Continuous Online Learning and New Insights to Online Imitation Learning
This work addresses the limitation of adversarial online learning for practical problems with regularity, offering a foundational framework that impacts iterative algorithms in ML/AI.
The paper introduces Continuous Online Learning (COL), a new setup where gradient changes continuously, and shows it covers applications like equilibrium problems and episodic MDPs, proving equivalence between sublinear dynamic regret in COL and solving equilibrium problems, with improved insights into online imitation learning stability.

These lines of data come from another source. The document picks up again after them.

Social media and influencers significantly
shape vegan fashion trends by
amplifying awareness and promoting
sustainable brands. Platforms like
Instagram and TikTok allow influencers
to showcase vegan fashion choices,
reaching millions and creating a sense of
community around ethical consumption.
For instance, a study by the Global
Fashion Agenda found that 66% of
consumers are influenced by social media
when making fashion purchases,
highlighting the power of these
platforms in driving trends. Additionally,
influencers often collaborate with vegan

Online learning is a powerful tool for analyzing iterative algorithms. However, the classic adversarial setup sometimes fails to capture certain regularity in online problems in practice. Motivated by this, we establish a new setup, called Continuous Online Learning (COL), where the gradient of online loss function changes continuously across rounds with respect to the learner's decisions. We show that COL covers and more appropriately describes many interesting applications, from general equilibrium problems (EPs) to optimization in episodic MDPs. Using this new setup, we revisit the difficulty of achieving sublinear dynamic regret. We prove that there is a fundamental equivalence between achieving sublinear dynamic regret in COL and solving certain EPs, and we present a reduction from dynamic regret to both static regret and convergence rate of the associated EP. At the end, we specialize these new insights into online imitation learning and show improved understanding of its learning stability.